Procurando o caminho da roça Ex-lavradores, demitidos
de fábrica de armas, espelham como a agricultura está insustentável
A
cidade de Piquete, perto de Aparecida, possui uma população rural
de mil pessoas, uma das menores do Estado de São Paulo, dentre um total
de 15 mil habitantes. Já teve 5.000 lavradores que, atraídos por
uma indústria bélica instalada no município, desceram a Serra
da Mantiqueira atrás de novos rumos. Atualmente eles vivem à deriva.
A empresa está sendo desativada e 4.000 empregados já foram colocados
na rua. Não têm como voltar à roça. O que levou
esses homens do campo a abandonarem suas propriedades, trocando uma atividade
autônoma saudável pelo relógio de ponto e o chumbo grosso?
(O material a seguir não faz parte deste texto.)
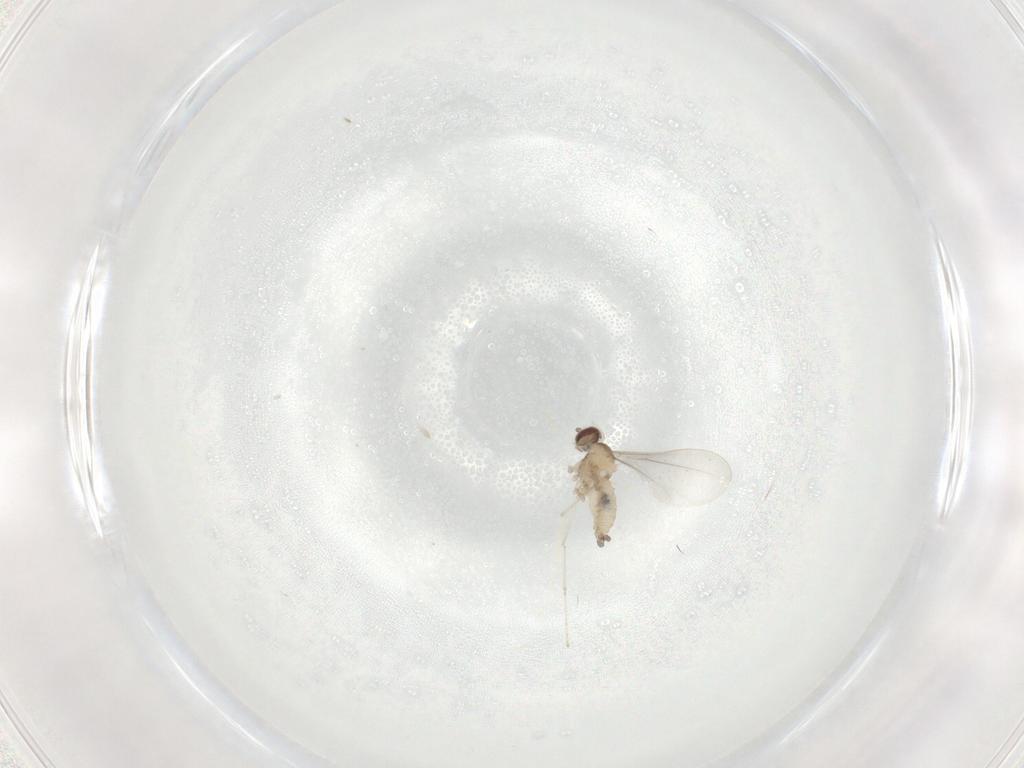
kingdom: Animalia
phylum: Arthropoda
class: Insecta
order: Diptera
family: Cecidomyiidae
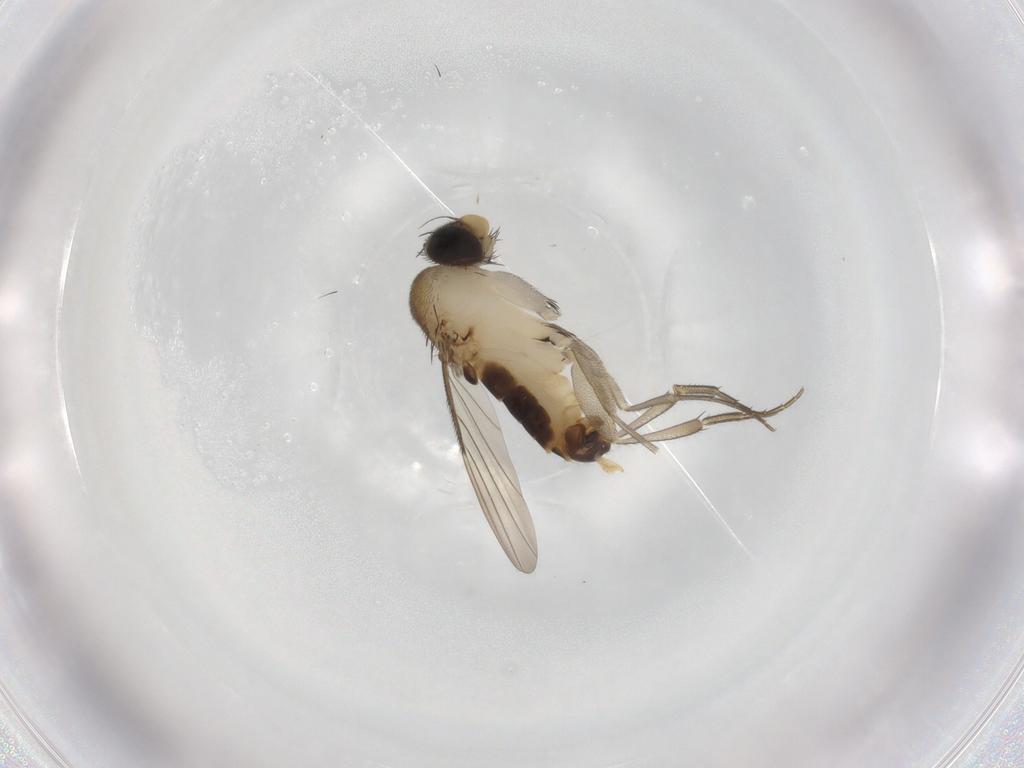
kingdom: Animalia
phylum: Arthropoda
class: Insecta
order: Diptera
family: Phoridae
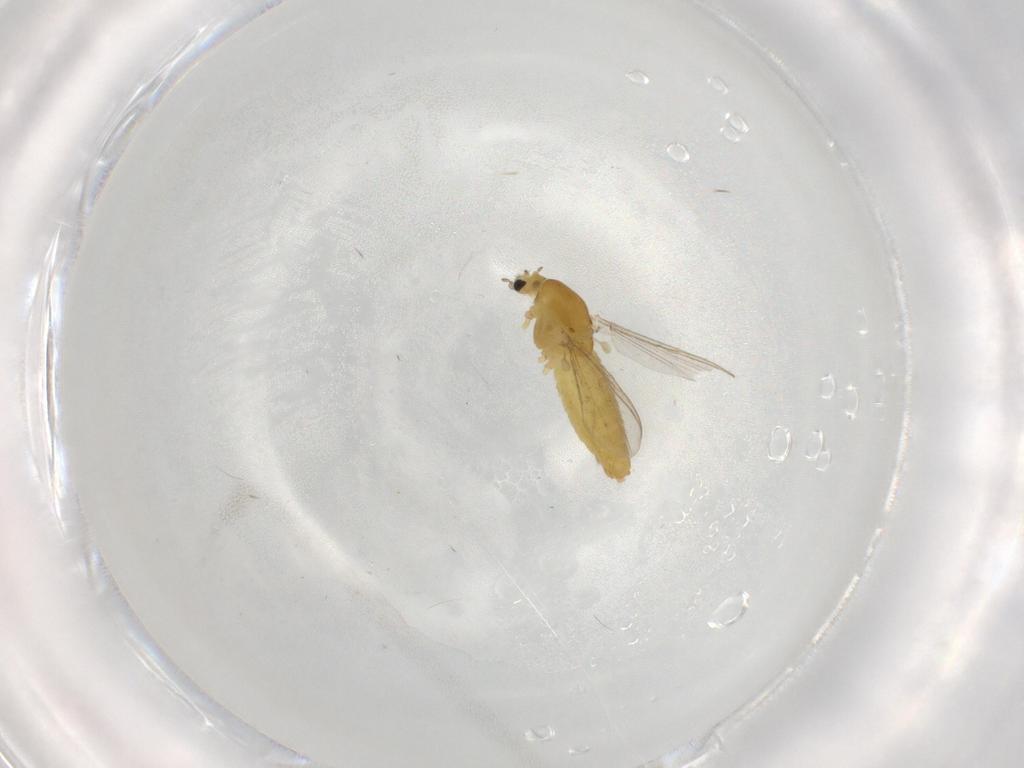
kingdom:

As respostas estavam no Fórum de Debates da Cientec, dentro do módulo
sobre Desenvolvimento Sustentável: a perda da auto-estima e
uma política agrícola que privilegia os grandes produtores especializados
e a indústria química. O
atrelamento de sementes geneticamente melhoradas a todo um pacote de insumos e
defensivos químicos tornou a agricultura impagável. Até os
grandes estão quebrando. Nos Estados Unidos, o maior índice de suicídios
ocorre entre agricultores endividados, informa o pesquisador Paulo Frederico
Petersen, da Assessoria e Serviços a Projetos de Agricultura Alternativa
(ASPTA). Resumindo,
a agricultura está insustentável. E, pior, tornando a própria
vida sem sustentação ao destruir o meio ambiente. Os mais de dez
palestrantes do módulo discutiram um conceito que se disseminou a partir
de 1992, com o advento da Conferência Mundial das Nações Unidas
para o Meio Ambiente e o Desenvolvimento, a Eco 92, realizada no Rio: como se
desenvolver sem destruir? O
pesquisador precisa deixar os campos experimentais e respeitar os conhecimentos
do agricultor tradicional, defende Paulo Petersen, acusando as instituições
de pesquisa estatais de terem deflagrado, ingenuamente, esse artefato que está
detonando a lavoura brasileira e mundial. Ele defende a recuperação
de antigas práticas agrícolas e a recuperação de genótipos
para o desenvolvimento de variedades que não tenham tanta dependência
em relação à indústria química. Os
representantes dos órgãos oficiais de pesquisa aceitam a crítica,
mas lembram que não estão passivos. A Embrapa Meio Ambiente (Empresa
Brasileira de Pesquisa Agropecuária) de Jaguariúna e a Cati (Coordenadoria
de Assistência Técnica Integral, órgão do governo paulista)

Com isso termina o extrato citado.